The Center for Security Policy has long believed that it was inconsistent with America’s security interests in general and the goal of a stable, peaceful European continent to demand Ukraine’s nuclear disarmament. As the Center was denied an opportunity to present this position to Senator Biden’s subcommittee at today’s hearing, the powerful arguments in favor of a sea-change in U.S. policy toward a nuclear Ukraine may not be given due consideration.

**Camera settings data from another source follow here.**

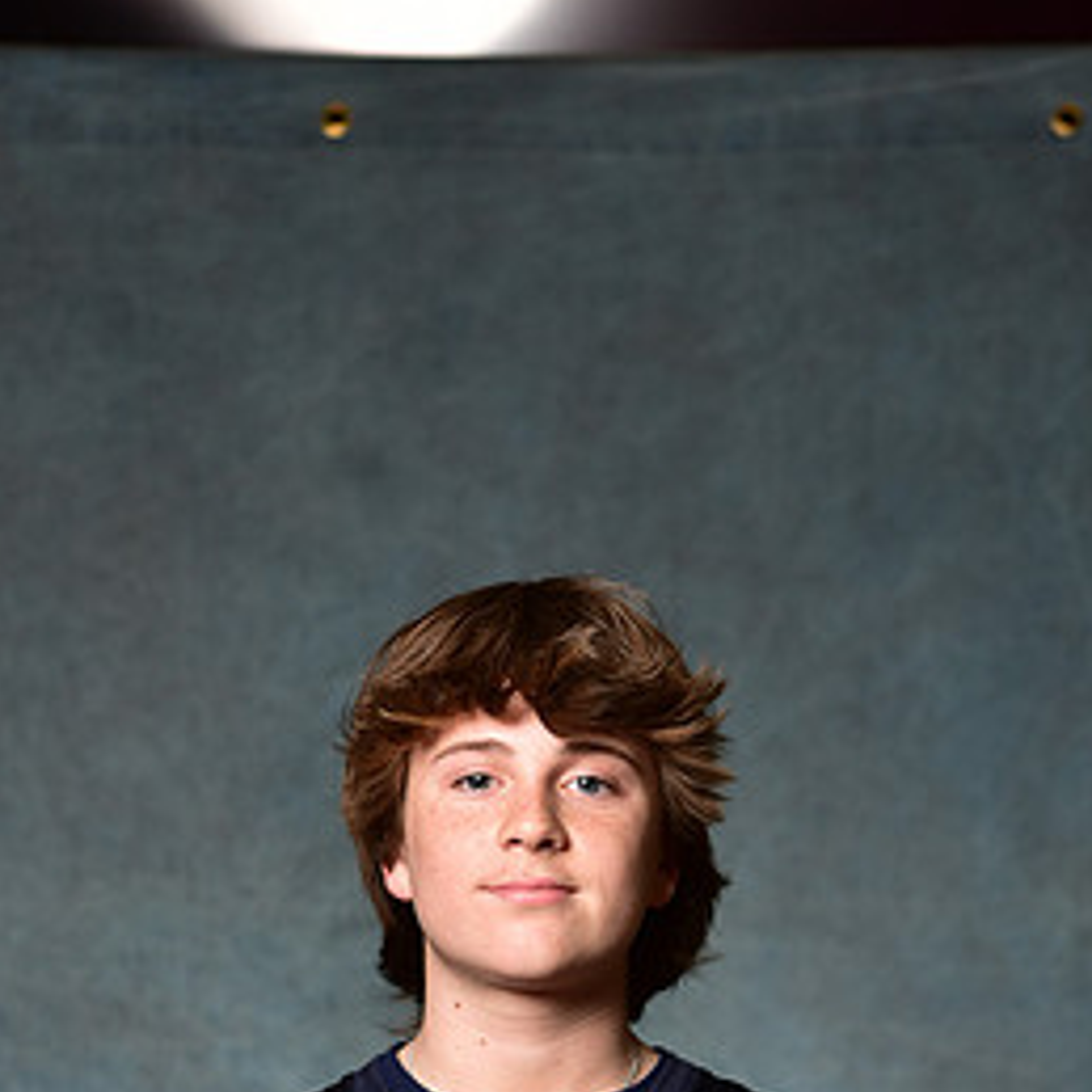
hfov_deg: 13.1
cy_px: 1214
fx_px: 4747
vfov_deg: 12.9
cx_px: 495
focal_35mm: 133
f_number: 4.5
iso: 100
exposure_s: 1/200
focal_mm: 70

In the interest of bringing such arguments forward, nonetheless, excerpts of an exceptionally important article from the Summer 1993 edition of Foreign Affairs magazine are attached herewith. This article, entitled "The Case for a Ukrainian Nuclear Deterrent" by Dr. John F. Mearsheimer succinctly and thoughtfully challenges the assumptions underpinning the present U.S. policy toward Ukraine and offers an alternative approach with which the Center strongly agrees. In a nutshell, Dr. Mearsheimer’s view can be summarized by the following passage:

 

"The United States should have begun working immediately after the Soviet Union collapsed to quickly and smoothly make Ukraine a nuclear power. In fact, Washington rejected this approach and adopted the opposite policy, which remains firmly in place. Nevertheless, it is wrongheaded, and despite the sunk costs and the difficulty of reversing field in the policy world, the Clinton Administration should make a gradual but unmistakable about-face."

 

One World?

Interestingly, shortly after his appearance before the Committee, Amb. Talbott will receive the Norman Cousins Global Governance Award from the World Federalists Association. This award honors individuals who share the Association’s commitment to one-world government. Mr. Talbott’s commitment in this regard was on abundant display in an article entitled "The Birth of the Global Nation" which he wrote in his previous capacity as an editor at Time Magazine on 20 July 1992:

 

"…I’ll bet that within the next hundred years…nationhood will be obsolete; all states will recognize a single, global authority. A phrase briefly fashionable in the mid-20th century — ‘citizen of the world’ will have assumed real meaning by the end of the 21st."

 

The Center for Security Policy profoundly hopes that realism — rather than wishful thinking (like Amb. Talbott’s about world federalism) — will determine future U.S. policy toward Ukraine and its inherited nuclear arsenal. If so, the United States will endorse, rather than oppose, the retention of an effective Ukrainian nuclear deterrent in the context of a more balanced and visionary U.S. approach toward all the former Soviet states.